La Terrasse

"La culture est une résistance à la distraction" Pasolini

Théâtre - Critique

Journal d’une autre

Journal d’une autre - Critique sortie Théâtre
Crédit : Fred Khin Légende : « L’engagement politique et littéraire de deux figures féminines. »

Publié le 10 avril 2010

Grâce aux Notes sur Anna Akhmatova de Lydia Tchoukovskaïa, Isabelle Lafon pénètre les méandres d’une correspondance clandestine entre deux résistantes au stalinisme, l’une journaliste l’autre poétesse de l’âme russe.
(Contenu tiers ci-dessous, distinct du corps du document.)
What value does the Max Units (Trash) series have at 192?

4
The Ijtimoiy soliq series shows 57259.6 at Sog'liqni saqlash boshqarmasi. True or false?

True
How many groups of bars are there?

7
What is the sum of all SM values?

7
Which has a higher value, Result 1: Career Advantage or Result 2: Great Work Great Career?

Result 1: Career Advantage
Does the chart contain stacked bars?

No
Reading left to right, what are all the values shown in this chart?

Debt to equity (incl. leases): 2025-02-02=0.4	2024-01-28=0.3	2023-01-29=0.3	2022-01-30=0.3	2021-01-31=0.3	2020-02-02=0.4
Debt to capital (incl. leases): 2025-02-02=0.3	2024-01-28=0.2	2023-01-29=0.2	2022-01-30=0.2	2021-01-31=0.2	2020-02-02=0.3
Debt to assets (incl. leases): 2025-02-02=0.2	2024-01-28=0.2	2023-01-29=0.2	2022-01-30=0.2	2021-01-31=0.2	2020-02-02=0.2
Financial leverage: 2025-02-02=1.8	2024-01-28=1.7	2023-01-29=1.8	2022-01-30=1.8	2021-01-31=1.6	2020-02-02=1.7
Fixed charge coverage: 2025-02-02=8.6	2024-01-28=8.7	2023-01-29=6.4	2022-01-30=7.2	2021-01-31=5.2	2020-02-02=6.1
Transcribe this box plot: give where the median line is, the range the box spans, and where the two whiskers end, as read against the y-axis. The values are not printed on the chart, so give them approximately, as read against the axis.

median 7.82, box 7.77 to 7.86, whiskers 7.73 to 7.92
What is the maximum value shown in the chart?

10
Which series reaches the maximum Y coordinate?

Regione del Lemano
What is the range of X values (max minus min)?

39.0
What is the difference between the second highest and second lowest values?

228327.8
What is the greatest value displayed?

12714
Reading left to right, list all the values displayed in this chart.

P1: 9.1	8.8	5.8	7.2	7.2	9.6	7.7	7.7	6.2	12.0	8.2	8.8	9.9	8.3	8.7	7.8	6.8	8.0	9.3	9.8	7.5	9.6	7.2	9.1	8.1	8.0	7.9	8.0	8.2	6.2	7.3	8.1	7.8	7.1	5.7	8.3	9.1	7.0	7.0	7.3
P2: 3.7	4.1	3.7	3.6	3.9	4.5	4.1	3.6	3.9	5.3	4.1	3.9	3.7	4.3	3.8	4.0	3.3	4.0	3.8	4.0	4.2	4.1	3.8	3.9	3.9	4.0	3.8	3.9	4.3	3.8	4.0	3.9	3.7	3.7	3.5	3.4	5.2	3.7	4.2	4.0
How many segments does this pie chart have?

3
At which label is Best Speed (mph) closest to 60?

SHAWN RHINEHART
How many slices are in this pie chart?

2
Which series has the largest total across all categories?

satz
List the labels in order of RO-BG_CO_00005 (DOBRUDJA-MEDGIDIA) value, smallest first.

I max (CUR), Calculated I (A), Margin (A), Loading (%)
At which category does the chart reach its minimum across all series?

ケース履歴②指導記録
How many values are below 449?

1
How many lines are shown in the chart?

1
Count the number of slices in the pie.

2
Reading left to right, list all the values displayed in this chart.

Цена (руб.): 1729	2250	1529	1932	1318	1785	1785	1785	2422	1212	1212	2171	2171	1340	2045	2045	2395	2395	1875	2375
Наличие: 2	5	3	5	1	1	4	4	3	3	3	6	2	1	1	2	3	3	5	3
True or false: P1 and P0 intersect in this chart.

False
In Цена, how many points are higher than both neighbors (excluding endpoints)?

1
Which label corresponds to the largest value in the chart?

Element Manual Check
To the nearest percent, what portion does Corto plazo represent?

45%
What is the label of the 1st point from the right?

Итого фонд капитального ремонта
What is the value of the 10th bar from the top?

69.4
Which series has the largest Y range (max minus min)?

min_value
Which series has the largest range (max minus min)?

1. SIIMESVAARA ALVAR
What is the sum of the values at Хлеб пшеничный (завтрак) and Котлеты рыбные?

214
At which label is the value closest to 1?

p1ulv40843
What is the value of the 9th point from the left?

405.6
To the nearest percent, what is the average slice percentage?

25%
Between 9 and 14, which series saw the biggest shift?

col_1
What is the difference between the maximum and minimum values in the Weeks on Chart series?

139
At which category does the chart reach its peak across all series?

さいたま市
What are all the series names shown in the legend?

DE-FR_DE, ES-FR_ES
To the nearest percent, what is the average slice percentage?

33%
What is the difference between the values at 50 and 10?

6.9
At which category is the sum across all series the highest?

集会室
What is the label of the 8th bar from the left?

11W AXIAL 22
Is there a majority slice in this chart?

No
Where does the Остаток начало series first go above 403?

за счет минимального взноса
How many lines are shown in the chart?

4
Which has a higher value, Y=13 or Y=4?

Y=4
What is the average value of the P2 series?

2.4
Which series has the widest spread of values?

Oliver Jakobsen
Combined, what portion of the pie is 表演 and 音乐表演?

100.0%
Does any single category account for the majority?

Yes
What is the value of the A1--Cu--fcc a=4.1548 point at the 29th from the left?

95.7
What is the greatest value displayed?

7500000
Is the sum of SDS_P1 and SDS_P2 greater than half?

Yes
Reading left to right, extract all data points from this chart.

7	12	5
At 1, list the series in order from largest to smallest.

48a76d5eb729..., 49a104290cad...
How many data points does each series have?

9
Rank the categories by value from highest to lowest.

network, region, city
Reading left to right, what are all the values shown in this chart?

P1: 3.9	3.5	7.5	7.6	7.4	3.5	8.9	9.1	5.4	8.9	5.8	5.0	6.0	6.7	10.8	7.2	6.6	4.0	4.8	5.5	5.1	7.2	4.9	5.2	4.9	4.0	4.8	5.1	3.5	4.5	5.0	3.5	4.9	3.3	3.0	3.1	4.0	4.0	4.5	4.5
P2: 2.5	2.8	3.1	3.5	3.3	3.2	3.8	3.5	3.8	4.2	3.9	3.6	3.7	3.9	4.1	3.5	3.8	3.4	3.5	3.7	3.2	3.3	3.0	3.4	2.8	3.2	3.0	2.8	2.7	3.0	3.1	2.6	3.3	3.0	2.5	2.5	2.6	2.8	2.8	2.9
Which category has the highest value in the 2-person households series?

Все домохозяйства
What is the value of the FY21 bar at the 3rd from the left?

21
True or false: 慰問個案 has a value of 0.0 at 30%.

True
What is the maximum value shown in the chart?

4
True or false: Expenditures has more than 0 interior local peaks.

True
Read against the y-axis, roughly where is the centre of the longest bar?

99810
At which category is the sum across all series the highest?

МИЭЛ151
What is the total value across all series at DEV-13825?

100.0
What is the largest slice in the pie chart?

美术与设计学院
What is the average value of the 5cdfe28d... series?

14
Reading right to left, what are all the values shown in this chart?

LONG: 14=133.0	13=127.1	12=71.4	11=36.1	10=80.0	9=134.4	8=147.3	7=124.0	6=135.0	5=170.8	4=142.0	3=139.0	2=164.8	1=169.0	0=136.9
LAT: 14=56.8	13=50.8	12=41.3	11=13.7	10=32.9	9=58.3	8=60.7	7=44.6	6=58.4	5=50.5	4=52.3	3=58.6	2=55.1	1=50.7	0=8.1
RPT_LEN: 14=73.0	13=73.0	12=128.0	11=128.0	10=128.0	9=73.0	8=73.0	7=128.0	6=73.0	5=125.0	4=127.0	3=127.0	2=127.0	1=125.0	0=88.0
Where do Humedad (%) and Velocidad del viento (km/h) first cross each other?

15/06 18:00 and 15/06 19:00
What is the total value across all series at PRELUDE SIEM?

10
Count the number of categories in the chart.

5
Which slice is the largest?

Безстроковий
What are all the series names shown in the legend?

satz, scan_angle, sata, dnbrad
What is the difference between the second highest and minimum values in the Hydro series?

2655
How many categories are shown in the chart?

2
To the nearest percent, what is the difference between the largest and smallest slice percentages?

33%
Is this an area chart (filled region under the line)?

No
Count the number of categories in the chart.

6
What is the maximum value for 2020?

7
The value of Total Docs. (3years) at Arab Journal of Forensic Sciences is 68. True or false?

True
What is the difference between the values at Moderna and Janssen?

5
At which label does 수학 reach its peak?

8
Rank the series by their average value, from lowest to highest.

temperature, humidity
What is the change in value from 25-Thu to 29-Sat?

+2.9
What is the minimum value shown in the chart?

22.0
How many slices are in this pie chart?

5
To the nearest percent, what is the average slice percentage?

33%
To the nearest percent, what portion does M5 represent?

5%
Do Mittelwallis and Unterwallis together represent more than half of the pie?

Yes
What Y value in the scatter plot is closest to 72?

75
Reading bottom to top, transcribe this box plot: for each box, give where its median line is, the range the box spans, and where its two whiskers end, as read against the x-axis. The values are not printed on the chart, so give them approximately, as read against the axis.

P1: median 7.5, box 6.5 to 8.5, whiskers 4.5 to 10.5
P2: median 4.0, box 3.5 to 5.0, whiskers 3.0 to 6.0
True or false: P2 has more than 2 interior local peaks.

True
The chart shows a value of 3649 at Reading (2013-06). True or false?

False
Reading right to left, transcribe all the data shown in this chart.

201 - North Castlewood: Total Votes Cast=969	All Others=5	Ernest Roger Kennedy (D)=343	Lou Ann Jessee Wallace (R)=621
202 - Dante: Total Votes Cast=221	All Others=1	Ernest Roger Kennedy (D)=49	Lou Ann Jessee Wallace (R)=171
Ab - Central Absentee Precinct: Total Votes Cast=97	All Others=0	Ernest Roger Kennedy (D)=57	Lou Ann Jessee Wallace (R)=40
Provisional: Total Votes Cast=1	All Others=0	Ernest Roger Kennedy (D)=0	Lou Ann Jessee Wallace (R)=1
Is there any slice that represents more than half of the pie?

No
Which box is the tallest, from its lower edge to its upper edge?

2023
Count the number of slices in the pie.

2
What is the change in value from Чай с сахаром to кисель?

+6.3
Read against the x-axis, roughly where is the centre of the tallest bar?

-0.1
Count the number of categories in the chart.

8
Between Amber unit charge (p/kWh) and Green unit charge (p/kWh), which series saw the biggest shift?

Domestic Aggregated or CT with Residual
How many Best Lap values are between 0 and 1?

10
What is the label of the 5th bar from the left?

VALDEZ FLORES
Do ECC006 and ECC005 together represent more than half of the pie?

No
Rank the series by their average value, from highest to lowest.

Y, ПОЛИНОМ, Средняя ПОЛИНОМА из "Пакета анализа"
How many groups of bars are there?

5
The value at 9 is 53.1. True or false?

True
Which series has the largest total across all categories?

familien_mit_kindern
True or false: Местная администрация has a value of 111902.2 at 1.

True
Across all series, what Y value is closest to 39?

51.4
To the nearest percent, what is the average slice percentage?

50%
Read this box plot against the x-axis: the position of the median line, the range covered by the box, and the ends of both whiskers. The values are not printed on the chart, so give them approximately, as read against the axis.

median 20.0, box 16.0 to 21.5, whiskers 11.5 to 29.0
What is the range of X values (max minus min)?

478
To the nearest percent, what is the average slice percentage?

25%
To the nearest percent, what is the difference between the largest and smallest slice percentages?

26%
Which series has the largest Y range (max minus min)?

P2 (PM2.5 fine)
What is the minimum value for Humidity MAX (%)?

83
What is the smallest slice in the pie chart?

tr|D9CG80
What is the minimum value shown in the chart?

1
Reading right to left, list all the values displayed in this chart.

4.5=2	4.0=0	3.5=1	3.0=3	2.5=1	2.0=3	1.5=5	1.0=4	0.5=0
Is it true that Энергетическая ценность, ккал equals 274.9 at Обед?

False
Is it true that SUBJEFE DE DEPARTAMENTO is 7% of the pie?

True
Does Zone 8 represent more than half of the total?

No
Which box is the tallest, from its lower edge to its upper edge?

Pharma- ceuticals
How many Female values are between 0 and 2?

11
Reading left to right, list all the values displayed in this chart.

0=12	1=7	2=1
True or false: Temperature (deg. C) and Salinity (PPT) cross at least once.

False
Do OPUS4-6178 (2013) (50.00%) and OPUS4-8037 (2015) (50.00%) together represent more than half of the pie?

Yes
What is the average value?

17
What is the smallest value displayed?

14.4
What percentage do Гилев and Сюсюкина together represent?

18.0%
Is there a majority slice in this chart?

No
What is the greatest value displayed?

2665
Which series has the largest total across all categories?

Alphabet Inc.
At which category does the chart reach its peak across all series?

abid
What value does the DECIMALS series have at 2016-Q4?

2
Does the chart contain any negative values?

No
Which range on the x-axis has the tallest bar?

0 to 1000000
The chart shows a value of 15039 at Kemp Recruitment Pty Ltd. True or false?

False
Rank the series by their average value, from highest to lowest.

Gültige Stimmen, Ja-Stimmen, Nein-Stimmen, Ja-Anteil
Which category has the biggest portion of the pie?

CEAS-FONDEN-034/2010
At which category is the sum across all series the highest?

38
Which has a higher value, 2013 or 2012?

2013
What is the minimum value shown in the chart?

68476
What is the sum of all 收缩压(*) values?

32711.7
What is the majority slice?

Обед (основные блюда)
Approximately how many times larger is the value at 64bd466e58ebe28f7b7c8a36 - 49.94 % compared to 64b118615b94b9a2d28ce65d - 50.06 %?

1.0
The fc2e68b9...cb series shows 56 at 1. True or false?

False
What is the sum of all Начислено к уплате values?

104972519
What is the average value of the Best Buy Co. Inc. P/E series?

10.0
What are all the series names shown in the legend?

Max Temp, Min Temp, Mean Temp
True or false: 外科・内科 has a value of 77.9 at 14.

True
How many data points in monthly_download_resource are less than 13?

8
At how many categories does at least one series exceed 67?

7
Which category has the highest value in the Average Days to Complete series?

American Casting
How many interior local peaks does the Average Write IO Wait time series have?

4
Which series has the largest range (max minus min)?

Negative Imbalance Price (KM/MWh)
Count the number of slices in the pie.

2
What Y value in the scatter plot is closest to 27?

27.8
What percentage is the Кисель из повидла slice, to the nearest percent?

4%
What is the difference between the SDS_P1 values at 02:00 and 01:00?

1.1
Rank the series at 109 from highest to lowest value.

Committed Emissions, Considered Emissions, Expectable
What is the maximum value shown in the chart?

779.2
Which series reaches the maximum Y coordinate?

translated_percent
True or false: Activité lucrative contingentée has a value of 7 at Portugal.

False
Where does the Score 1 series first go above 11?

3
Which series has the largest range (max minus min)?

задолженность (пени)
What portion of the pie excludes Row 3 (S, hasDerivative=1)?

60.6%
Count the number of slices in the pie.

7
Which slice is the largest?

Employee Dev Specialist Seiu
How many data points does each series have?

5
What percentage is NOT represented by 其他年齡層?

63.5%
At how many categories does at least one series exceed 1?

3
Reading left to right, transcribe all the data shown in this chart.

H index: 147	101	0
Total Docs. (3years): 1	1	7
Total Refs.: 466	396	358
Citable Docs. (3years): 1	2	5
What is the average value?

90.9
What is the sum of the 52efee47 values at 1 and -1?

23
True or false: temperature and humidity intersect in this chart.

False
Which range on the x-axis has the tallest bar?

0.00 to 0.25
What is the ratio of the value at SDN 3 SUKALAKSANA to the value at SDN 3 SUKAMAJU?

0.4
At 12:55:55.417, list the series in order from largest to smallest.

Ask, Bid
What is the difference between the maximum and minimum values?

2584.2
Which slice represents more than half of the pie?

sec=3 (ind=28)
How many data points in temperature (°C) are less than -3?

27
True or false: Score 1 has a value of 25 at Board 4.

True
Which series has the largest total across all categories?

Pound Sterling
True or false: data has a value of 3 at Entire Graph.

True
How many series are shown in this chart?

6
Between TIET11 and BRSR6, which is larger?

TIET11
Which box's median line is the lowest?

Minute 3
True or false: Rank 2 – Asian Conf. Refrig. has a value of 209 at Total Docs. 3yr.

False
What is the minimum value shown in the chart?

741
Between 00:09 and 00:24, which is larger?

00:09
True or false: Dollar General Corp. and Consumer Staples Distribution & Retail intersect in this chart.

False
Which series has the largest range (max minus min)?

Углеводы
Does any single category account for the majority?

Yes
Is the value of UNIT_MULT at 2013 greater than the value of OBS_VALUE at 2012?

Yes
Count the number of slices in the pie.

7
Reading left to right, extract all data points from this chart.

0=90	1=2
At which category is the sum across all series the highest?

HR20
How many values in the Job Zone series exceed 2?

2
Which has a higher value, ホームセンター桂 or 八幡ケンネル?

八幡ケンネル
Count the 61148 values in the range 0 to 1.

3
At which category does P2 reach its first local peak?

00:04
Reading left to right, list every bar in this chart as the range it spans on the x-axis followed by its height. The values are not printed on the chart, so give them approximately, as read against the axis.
Émotion et retenue, le spectacle Journal d’une autre foisonne d’informations et de détails concrets qui en disent long sur les agissements zélés des politiques à une époque précise (1938-1962) de crimes, soupçons et délations. Staline, Jdanov et consorts, exécutants d’une Terreur institutionnalisée, font de leurs concitoyens, intellectuels ou non, dissidents ou non, des Ennemis du Peuple. Les dossiers d’hommes exterminés à réhabiliter se compteront par dizaine de millions. La vie quotidienne que relate le journal de Lydia Tchoukovskaïa sur ses visites à Anna Akhmatova dévoile à grands pans l’horreur tragique des purges. La jeune Lydia, fille de l’écrivain Tchoukovski, est allée chez son aînée pour « affaires »  car son mari a été arrêté  lors d’une perquisition; Lydia ne le reverra plus. Quant à Akhmatova, son troisième mari est mort en déportation et son fils est prisonnier en Sibérie. Dans le désespoir, Akhmatova écrit et se bat. Le public monte dans son appartement de Leningrad – la salle bleue du premier étage du Paris-Villette, plancher de bois et murs nus, cheminées d’époque et vaste miroir, table jonchée de livres, deux ou trois chaises et un projecteur, il n’en faut pas plus pour faire de ce spectacle un moment rare de théâtre. C’est que les deux interlocutrices sont des opposantes de l’intérieur.
 
Leur beau visage méditatif s’abandonne à des lumières artistiques éloquentes
 
En 46, Anna est exclue de l’Union des Écrivains, accusée de pessimisme et de détresse nuisible à la jeunesse. Ses œuvres censurées circulent sous le manteau et Lydia apprend par cœur les poèmes de son amie qui les brûle aussitôt. Lydia admire Tchékhov qu’Akhmatova ne supporte pas – comme Stanislavski ; mais la femme de lettres porte estime à Pasternak, Mendelstam, Maiakovski, Pouchkine. Le poète travaille avec un matériau terrible, le mot, comparable aux obus qu’on attrape au vol :« Non, ce n’est pas moi, c’est quelqu’un d’autre qui souffre, et ce qui s’est passé, que des draps noirs le recouvrent… » On ne peut faire que ces noires années n’aient existé, des jours atroces mais des jours de vie avec séparations et retrouvailles. Sur le plateau, Isabelle Lafon est la Dame Noire Akhmatova tandis que la comédienne Johanna Korthals Altes est la sensible Lydia. L’un clair l’autre sombre, leur beau visage méditatif s’abandonne à des lumières artistiques éloquentes, dignes de Rembrandt . Elles diffusent la qualité d’une existence quotidienne traquée dans un appartement communautaire, une réalité piètre sublimée par l’amour des mots.
 
Véronique Hotte


Journal d’une autre, d’après Notes sur Anna Akhmatova de Lydia Tchoukovskaïa ; mise en scène d’Isabelle Lafon. Du 8 au 13 avril et du 8 au 13 mai 2010. Lundi, mercredi, samedi, 19h30 ; mardi, jeudi, vendredi 21h ; dimanche, 16h. Durée 1h20.